Here's an issue I've been struggling with for a few hours.
As you know, BERT models excel at building contextualised embeddings for word pieces in context. To achieve this, a contextualisation process looks at the other word pieces in the input sentence and updates every word piece with regard to these other word pieces. To do this, however, there must first be simple static embeddings for every word piece, which can then be further contextualised (using the static embeddings of the other word pieces).
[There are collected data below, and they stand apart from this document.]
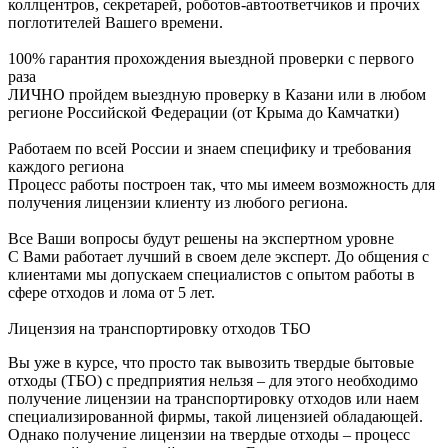
коллцентров, секретарей, роботов-автоответчиков и прочих
поглотителей Вашего времени.
100% гарантия прохождения выездной проверки с первого
раза
ЛИЧНО пройдем выездную проверку в Казани или в любом
регионе Российской Федерации (от Крыма до Камчатки)
Работаем по всей России и знаем специфику и требования
каждого региона
Процесс работы построен так, что мы имеем возможность для
получения лицензии клиенту из любого региона.
Все Ваши вопросы будут решены на экспертном уровне
С Вами работает лучший в своем деле эксперт. До общения с
клиентами мы допускаем специалистов с опытом работы в
сфере отходов и лома от 5 лет.
Лицензия на транспортировку отходов ТБО
Вы уже в курсе, что просто так вывозить твердые бытовые
отходы (ТБО) с предприятия нельзя – для этого необходимо
получение лицензии на транспортировку отходов или наем
специализированной фирмы, такой лицензией обладающей.
Однако получение лицензии на твердые отходы – процесс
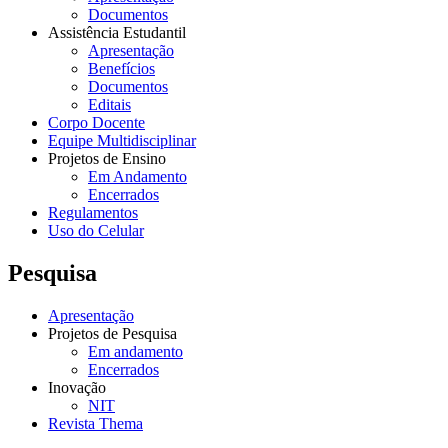
Documentos
Assistência Estudantil
Apresentação
Benefícios
Documentos
Editais
Corpo Docente
Equipe Multidisciplinar
Projetos de Ensino
Em Andamento
Encerrados
Regulamentos
Uso do Celular
Pesquisa
Apresentação
Projetos de Pesquisa
Em andamento
Encerrados
Inovação
NIT
Revista Thema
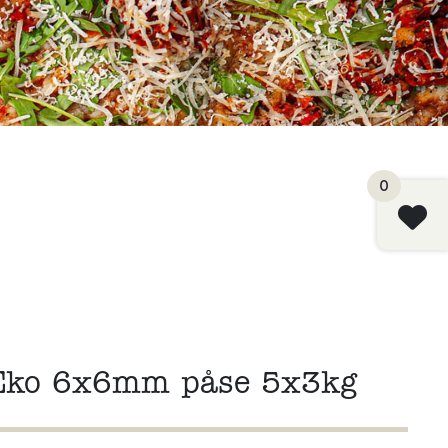
0
 Eko 6x6mm påse 5x3kg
As such, you'd expect that the static embedding for the word "rock" is the same in the following sentences, since it hasn't been contextualised yet:
- I found a rock.
- I only listen to rock.
However, when we look at the embedding values (only first value shown), we see that the embeddings are in fact different:
0.0072002243 CLS
-0.6297855 I
-0.088253215 found
-0.26929685 a
-0.7464624 rock
0.11356917 SEP
vs.
0.0072002243 CLS
-0.6297855 I
-0.24548365 only
-0.92078257 listen
0.056366425 to
0.2555759 rock
0.01896917 SEP
Curiously enough, the embedding for I is the same. What's going on? The explanation for this behaviour is very simple. The issue is that it's so simple that you can easily gloss over this.
If we refer to the famous schematic of BERT's input, we see that BERT input does not only consist of token embeddings. Indeed, the input vectors also consist of segment embeddings and position embeddings. These embeddings are crucial in the BERT architecture to differentiate between word pieces, and are thus also added to the input.
Our word "rock" is not in the same position in the two example sentences, and thus has a different embedding. The word I, however, is in the same position, and therefore the I embeddings are the same. It's that simple.
Moral of the story: never forget what you already know.